▸ Pasaje seleccionado:
○ ○ ○ ○ ○ ○ ○
Cuando llegó a este punto, abrió el maletín, sacó la cámara, la instaló a la PC y luego comenzó a mostrarme las fotos. Me costó trabajo reconocer a mis cuñadas, antes tan bonitas y elegantes y ahora me parecían mayores que yo. Mi suegra parece un cadáver con piel, mi suegro se ve un poco mas llenito que ella pero de cualquier manera se ve destruido...en la medida en que iban desfilando todos mis seres queridos por la pantalla del monitor, un nudo me apretaba la garganta. A todos los veía muy desmejorados. Me cuesta trabajo entender por qué siempre que llamamos allá, me dicen que están bien si yo los veo tan destruidos, a pesar de que siempre los hemos ayudado mandándoles algún dinero, ropas, medicinas y cuanto nos pidan. Si ellos, que tienen nuestra ayuda y la de mi cuñado, si ellos que todos los meses reciben dinero de aquí, están así, ¿cómo estarán los otros, los que no tienen ayuda de nadie? Pensando en los pobres infelices empezaron a desfilar ante mi vista las imágenes del pueblo. Que feo luce el lugar. Todo se ve sucio, gastado, gris. La mayor parte de las casas coloniales están destruidas o han sido sustituidas por otras construidas rústicamente con piezas de hormigón prefabricadas, parecen cajas de cartones descoloridas. Las pocas casas coloniales que quedan están casi en ruinas, algunas están apuntaladas, a punto de derrumbarse. Las aceras y las calles están llenas de baches y de huecos, pero es como dice mi hija, la gente camina de un lado para el otro, como zombis sonriendo ante tanta miseria.
Después de escuchar a Julita pude entender su mirada y sus lágrimas furtivas.
La Matanzas que nosotros conocimos o quizás la que hemos conservado en nuestra memoria, no existe, o tal vez somos nosotros los que hemos cambiado y ya no encajamos en esas imágenes cargadas de desencanto, miseria, y dolor... Dolor que también sentimos, pero desde otro angulo, desde acá, desde el otro lado del mar.
○ ○ ○ ○ ○ ○ ○
▸ Material de estudio:
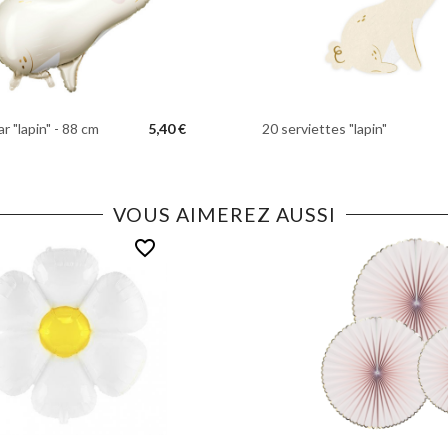
r "lapin" - 88 cm
5,40 €
20 serviettes "lapin"
VOUS AIMEREZ AUSSI
favorite_border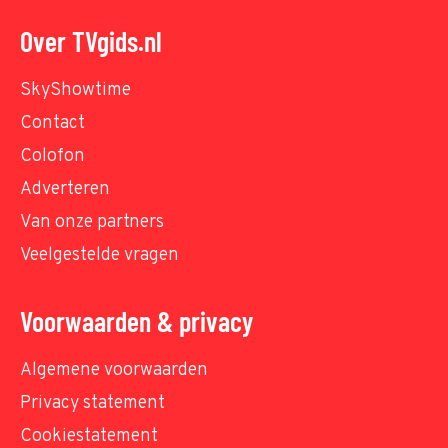
Over TVgids.nl
SkyShowtime
Contact
Colofon
Adverteren
Van onze partners
Veelgestelde vragen
Voorwaarden & privacy
Algemene voorwaarden
Privacy statement
Cookiestatement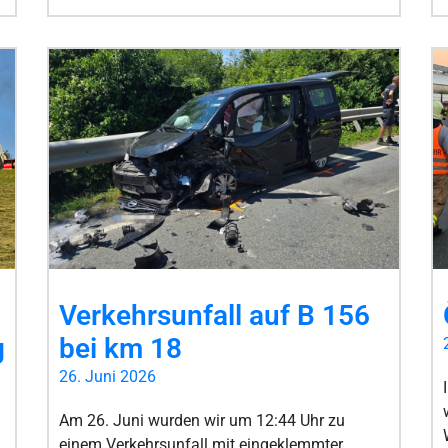
Verkehrsunfall auf B 156
g
bei km 18
26. Juni 2026
Am 26. Juni wurden wir um 12:44 Uhr zu
einem Verkehrsunfall mit eingeklemmter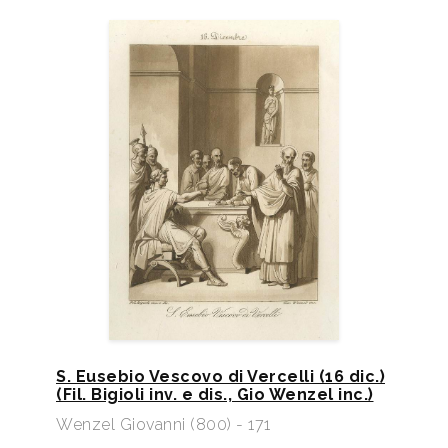
S. Eusebio Vescovo di Vercelli (16 dic.)
(Fil. Bigioli inv. e dis., Gio Wenzel inc.)​
Wenzel Giovanni (800) - 171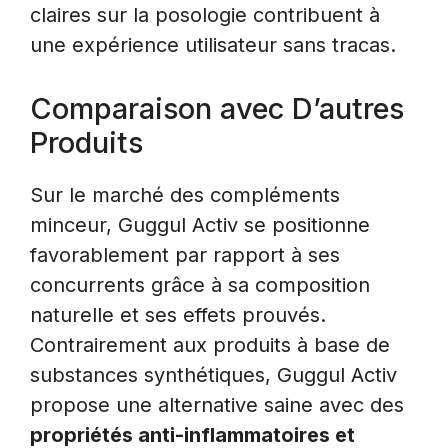
claires sur la posologie contribuent à
une expérience utilisateur sans tracas.
Comparaison avec D’autres
Produits
Sur le marché des compléments
minceur, Guggul Activ se positionne
favorablement par rapport à ses
concurrents grâce à sa composition
naturelle et ses effets prouvés.
Contrairement aux produits à base de
substances synthétiques, Guggul Activ
propose une alternative saine avec des
propriétés anti-inflammatoires et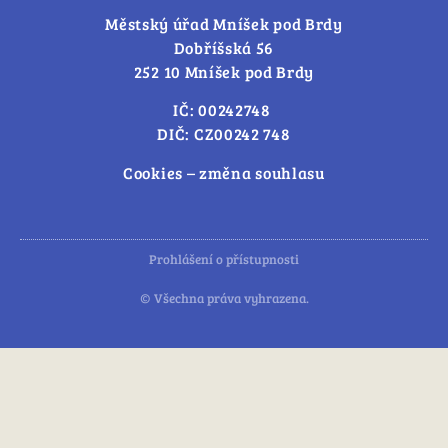
Městský úřad Mníšek pod Brdy
Dobříšská 56
252 10 Mníšek pod Brdy
IČ: 00242748
DIČ: CZ00242 748
Cookies – změna souhlasu
Prohlášení o přístupnosti
© Všechna práva vyhrazena.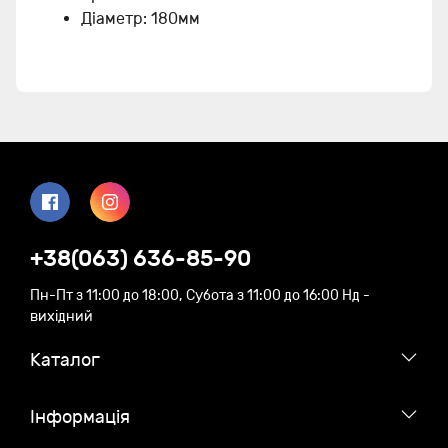
Діаметр: 180мм
+38(063) 636-85-90
Пн-Пт з 11:00 до 18:00, Субота з 11:00 до 16:00 Нд -
вихідний
Каталог
Iнформація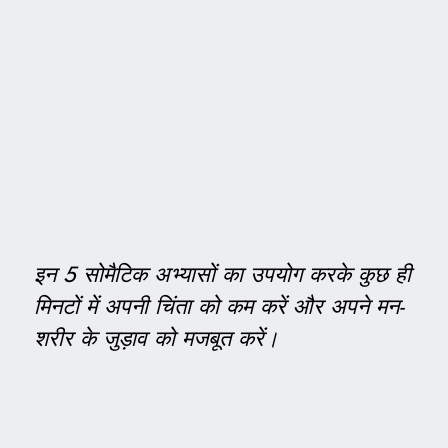
इन 5 सोमैटिक अभ्यासों का उपयोग करके कुछ ही
मिनटों में अपनी चिंता को कम करें और अपने मन-
शरीर के जुड़ाव को मजबूत करें।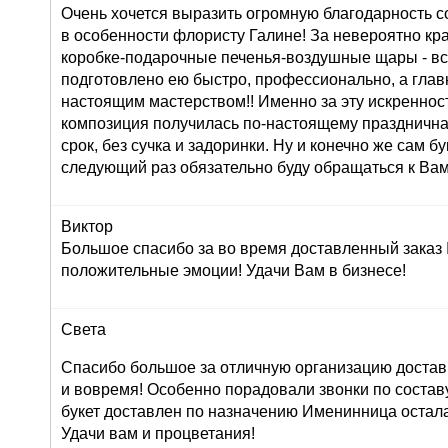
Очень хочется выразить огромную благодарность с
в особенности флористу Галине! За невероятно кр
коробке-подарочные печенья-воздушные щары - вс
подготовлено ею быстро, профессионально, а глав
настоящим мастерством!! Именно за эту искреннос
композиция получилась по-настоящему праздничная
срок, без сучка и задоринки. Ну и конечно же сам б
следующий раз обязательно буду обращаться к Вам
Виктор
Большое спасибо за во время доставленный заказ
положительные эмоции! Удачи Вам в бизнесе!
Света
Спасибо большое за отличную организацию доставк
и вовремя! Особенно порадовали звонки по составу 
букет доставлен по назначению Именинница остала
Удачи вам и процветания!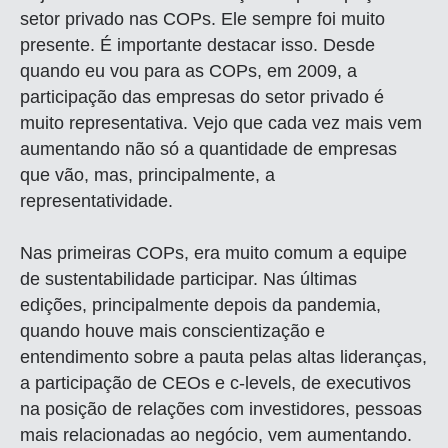
setor privado nas COPs. Ele sempre foi muito
presente. É importante destacar isso. Desde
quando eu vou para as COPs, em 2009, a
participação das empresas do setor privado é
muito representativa. Vejo que cada vez mais vem
aumentando não só a quantidade de empresas
que vão, mas, principalmente, a
representatividade.
Nas primeiras COPs, era muito comum a equipe
de sustentabilidade participar. Nas últimas
edições, principalmente depois da pandemia,
quando houve mais conscientização e
entendimento sobre a pauta pelas altas lideranças,
a participação de CEOs e c-levels, de executivos
na posição de relações com investidores, pessoas
mais relacionadas ao negócio, vem aumentando.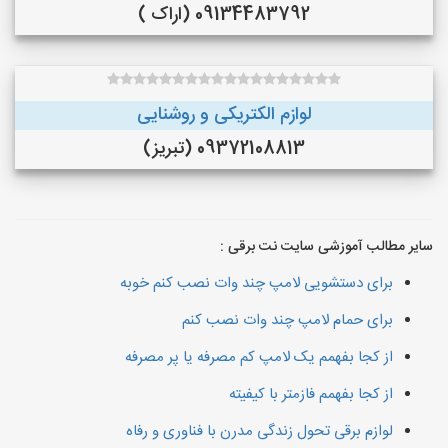
09134483792 (اراک )
لوازم الکتریکی و روشنایی
09372108813 (تبریز)
سایر مطالب آموزشی سایت نت برقی :
برای دستشویی لامپ‌ چند وات نصب کنم خوبه
برای حمام لامپ چند وات نصب کنم
از کجا بفهمم یک لامپ کم مصرفه یا پر مصرفه
از کجا بفهمم فازمتر با کیفیته
لوازم برقی تحول زندگی مدرن با فناوری و رفاه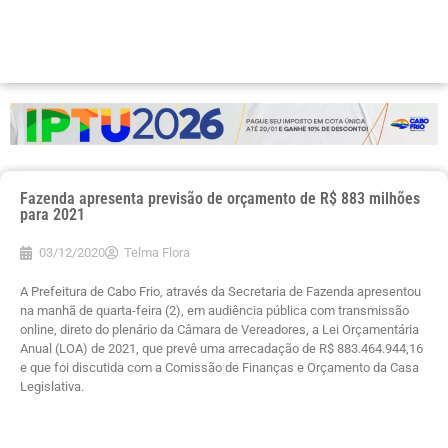
Fazenda apresenta previsão de orçamento de R$ 883 milhões
para 2021
03/12/2020
Telma Flora
A Prefeitura de Cabo Frio, através da Secretaria de Fazenda apresentou
na manhã de quarta-feira (2), em audiência pública com transmissão
online, direto do plenário da Câmara de Vereadores, a Lei Orçamentária
Anual (LOA) de 2021, que prevê uma arrecadação de R$ 883.464.944,16
e que foi discutida com a Comissão de Finanças e Orçamento da Casa
Legislativa.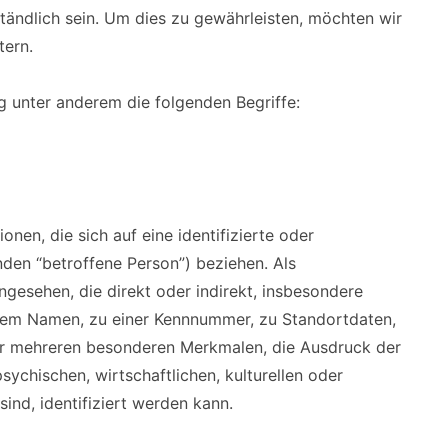
tändlich sein. Um dies zu gewährleisten, möchten wir
tern.
g unter anderem die folgenden Begriffe:
nen, die sich auf eine identifizierte oder
enden “betroffene Person”) beziehen. Als
angesehen, die direkt oder indirekt, insbesondere
inem Namen, zu einer Kennnummer, zu Standortdaten,
er mehreren besonderen Merkmalen, die Ausdruck der
sychischen, wirtschaftlichen, kulturellen oder
sind, identifiziert werden kann.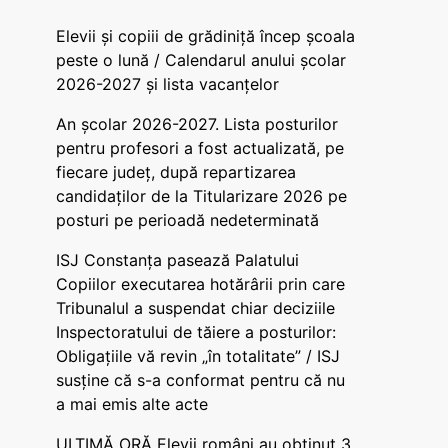
Elevii și copiii de grădiniță încep școala
peste o lună / Calendarul anului școlar
2026-2027 și lista vacanțelor
An școlar 2026-2027. Lista posturilor
pentru profesori a fost actualizată, pe
fiecare județ, după repartizarea
candidaților de la Titularizare 2026 pe
posturi pe perioadă nedeterminată
ISJ Constanța pasează Palatului
Copiilor executarea hotărârii prin care
Tribunalul a suspendat chiar deciziile
Inspectoratului de tăiere a posturilor:
Obligațiile vă revin „în totalitate” / ISJ
susține că s-a conformat pentru că nu
a mai emis alte acte
ULTIMĂ ORĂ Elevii români au obținut 3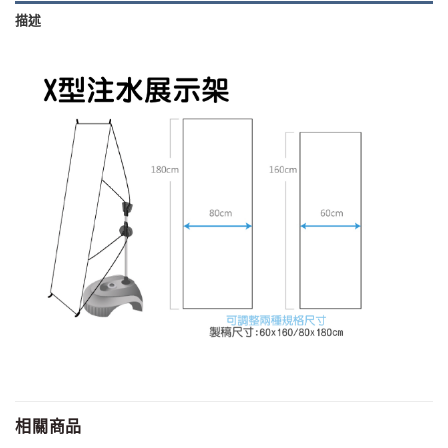
描述
相關商品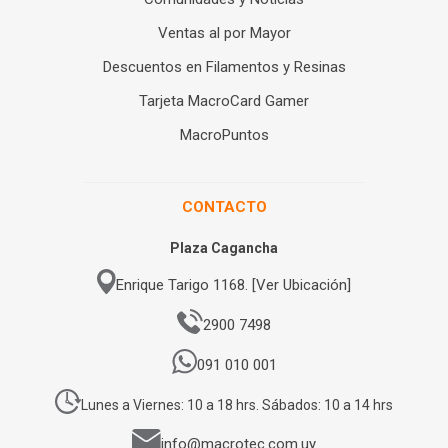
Ventas al por Mayor
Descuentos en Filamentos y Resinas
Tarjeta MacroCard Gamer
MacroPuntos
CONTACTO
Plaza Cagancha
Enrique Tarigo 1168. [Ver Ubicación]
2900 7498
091 010 001
Lunes a Viernes: 10 a 18 hrs. Sábados: 10 a 14 hrs
info@macrotec.com.uy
○ ○ ○ ○ ○ ○ ○
Según el pasaje seleccionado, ¿con qué se construyeron las casas que sustituyeron a las coloniales en el pueblo?

Se construyeron rústicamente con piezas de hormigón prefabricadas.